Jennings attempted to explain why these individuals come before Missoula judges more often than others.
“Some of these folks need to be in jail, and that's just the truth because our community needs to be safe,” he said. “That being said, there's a lot of competing interests, things that are being balanced. A lot of the people that are getting picked up for minor offenses again and again and again, are often struggling with homelessness or mental health, and those are things we can simultaneously sympathize with their struggles, but on the other hand, we do need to make sure the community is safe.”
Jennings proposed a possible solution to the problem of such repeat offenders, or ‘frequent fliers’.
“One of the things that we're really lacking in our criminal justice system is sufficient help for people that are struggling with mental illnesses,” he said. “Right now, it's basically jail or nothing because we often don't have many opportunities to send somebody to (The Montana) State Hospital (in Warm Springs) for more than a day or two, and so we end up with a hole in our criminal justice system where some of the people that need help staying law abiding citizens don't actually have services unless we put them in jail.”
Jennings also sees the situation through the eyes of the Justices of the Peace and District Court judges in dealing with such individuals.
“Judges have a difficult job because they're trying to balance what that person might need to someday be a productive member of society with a cost of holding somebody in jail, which really are about 100 day $100 or more per person per day, and that’s paid for by the taxpayer, and then also trying to protect the community. And so those are always the things that a judge and our office are trying to balance when we're looking at what needs to happen with a person, but it can be a difficult balance, and we could always use some more resources on mental health on chemical dependency or pretrial supervision. And then in the end, some people just need to be held accountable, and some people do need to be in jail, when necessary and appropriate. We do our best to make sure that the community is safe and that people are taken off the streets.”
Candidate for Justice of the Peace Bill Burt made the following statement in an interview.
‘What I see as a law enforcement community whether it's the Highway Patrol, the Sheriff’s Office, or the Police Department, they're doing a really good job and working really hard to keep the community safe, to separate the bad people from the good people and to try to keep people safe,” he said. “There's just this revolving door to jail.
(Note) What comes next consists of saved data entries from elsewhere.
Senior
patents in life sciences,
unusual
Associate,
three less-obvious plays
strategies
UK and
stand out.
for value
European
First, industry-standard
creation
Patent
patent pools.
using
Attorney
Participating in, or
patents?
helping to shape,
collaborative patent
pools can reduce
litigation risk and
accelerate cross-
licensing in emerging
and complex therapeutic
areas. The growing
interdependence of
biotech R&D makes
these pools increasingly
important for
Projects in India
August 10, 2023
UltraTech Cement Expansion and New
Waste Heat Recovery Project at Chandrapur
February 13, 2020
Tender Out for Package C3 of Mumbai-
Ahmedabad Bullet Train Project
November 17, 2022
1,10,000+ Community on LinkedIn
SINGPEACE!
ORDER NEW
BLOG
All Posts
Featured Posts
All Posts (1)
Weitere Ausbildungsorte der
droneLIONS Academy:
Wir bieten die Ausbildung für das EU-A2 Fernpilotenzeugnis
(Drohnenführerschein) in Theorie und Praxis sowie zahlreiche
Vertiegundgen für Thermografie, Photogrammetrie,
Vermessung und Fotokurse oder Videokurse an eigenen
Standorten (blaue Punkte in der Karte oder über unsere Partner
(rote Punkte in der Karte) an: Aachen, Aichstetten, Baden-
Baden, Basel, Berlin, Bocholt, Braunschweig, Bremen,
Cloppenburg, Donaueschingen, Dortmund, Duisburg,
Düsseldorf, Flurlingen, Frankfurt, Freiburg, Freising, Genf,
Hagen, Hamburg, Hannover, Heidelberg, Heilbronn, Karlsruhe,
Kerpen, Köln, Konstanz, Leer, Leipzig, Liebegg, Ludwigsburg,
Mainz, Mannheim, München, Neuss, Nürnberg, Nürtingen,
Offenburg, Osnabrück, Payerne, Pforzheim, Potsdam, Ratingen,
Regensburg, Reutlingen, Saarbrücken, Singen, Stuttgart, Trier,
Don't get me wrong, I really do see the benefits and believe in some of the jail diversion programs and the different things that are going on, but it probably should be the exception and not the norm.’
Another Justice of the Peace candidate, Susan Campbell Reneau, made the following comment on Talk Back.
‘Campbell Reneau said a defendant’s prior criminal history will definitely play a part in how she will adjudicate a case.
‘I will look at each case very carefully and I will listen to every person who testifies, and certainly will listen to the lawyers and I will listen to the police officers and any experts that testify,” she said. “However, if this is a person that has come before the court repeatedly, I am definitely not going to show mercy.”
Campbell Reneau and Burt are running against incumbents Landee Holloway and Alex Beal respectively.